* [原文]:
____

不動産売買においては、2つの似たような金銭が存在します。
それが、“手付金”と“内金”です。

ただ、これらの金銭は、実際には大きく異なるものであり、これから不動産売買をするのであれば、その違いを明確にしておかなければいけません。

それでは具体的に解説します。

不動産売買における“手付金”って?

不動産売買における“手付金”とは、不動産売買契約が成立したことを保証するために、買い手から売り手に預けられる金銭のことを言います。

これは“証約手付”と呼ばれ、売買代金とは別の金銭として預けられるものですが、特に問題がなければ、そのまま売買代金の一部として納められることが多いです。

また、手付金は、基本的に返還請求が行われないものですが、買い手の手元に返ってくる場合もあります。
なぜかと言うと、手付金は、前述の“証約手付”以外に、“解約手付”としての性質も持っているためです。

これは、売り手が手付金の倍額を買い手に支払えば、不動産売買契約をキャンセルできるというものであり(手付倍返し)、逆に買い手がキャンセルする場合は、事前に売り手に預けている手付金を放棄しなければいけません(手付流し)。

ちなみに、他にも手付金には“違約手付”としての性質があり、これは、買い手か売り手のどちらかに債務不履行が発生した場合に、手付金を“違約金”として、相手方に没収されることを言います。

手付金の金額はどれくらいなのか?

____

* [データ欄]:
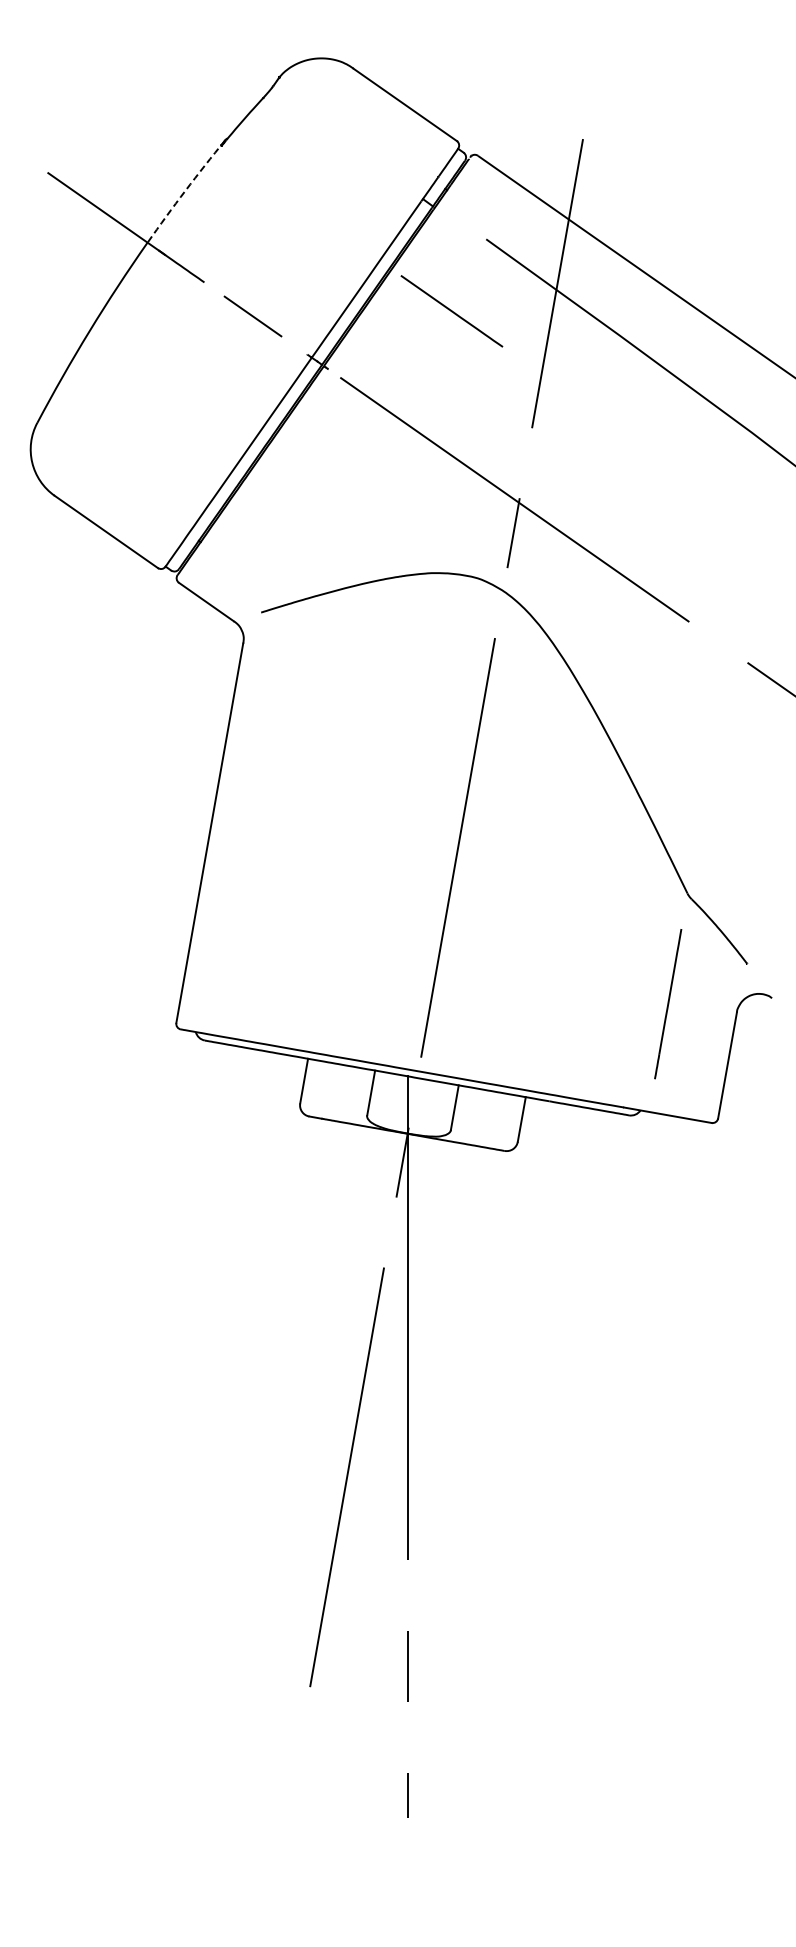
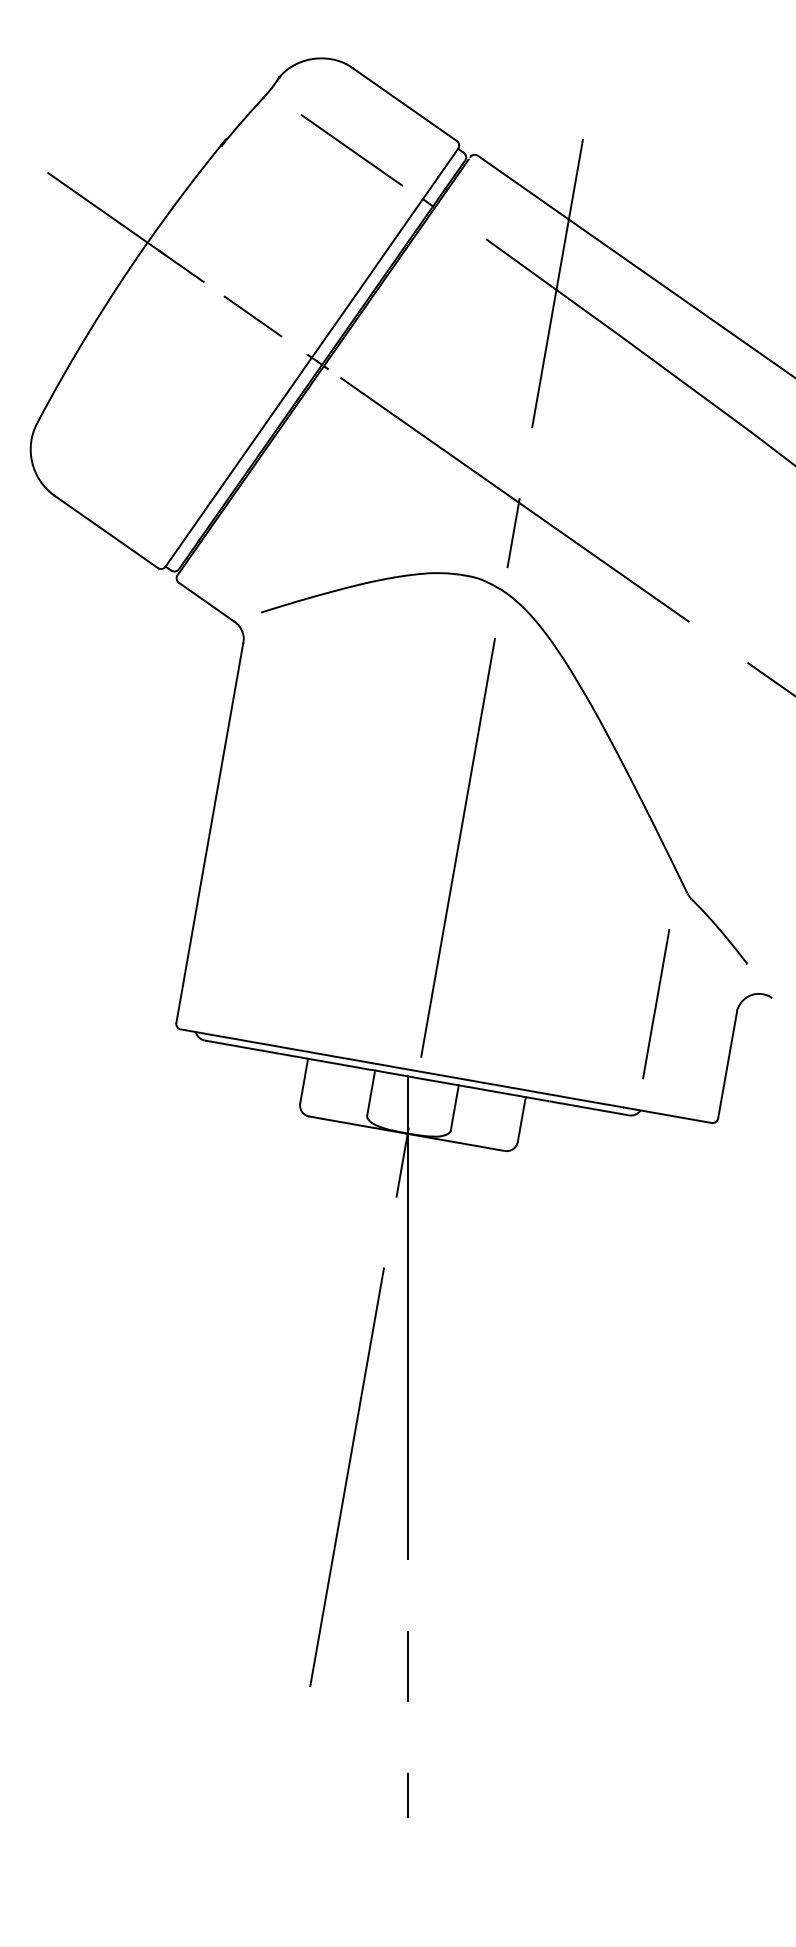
arc at (185, 190): dashed -> solid
line at (451, 311) position: (451, 311) -> (351, 150)
line at (668, 1004) position: (668, 1004) -> (656, 1004)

____

* [出題]:
1: 原文の「ちなみに、他にも手付金には」で始まる段落を、主な内容を残してもっと短く書き直してください。
2: 原文で手付金が持つとされている性質の名称をすべて挙げること。

* [各問の解答]:
1: 手付金には違約手付という性質もあり、買い手か売り手に債務不履行があると、手付金は違約金として相手方に没収される。

2:
・証約手付
・解約手付
・違約手付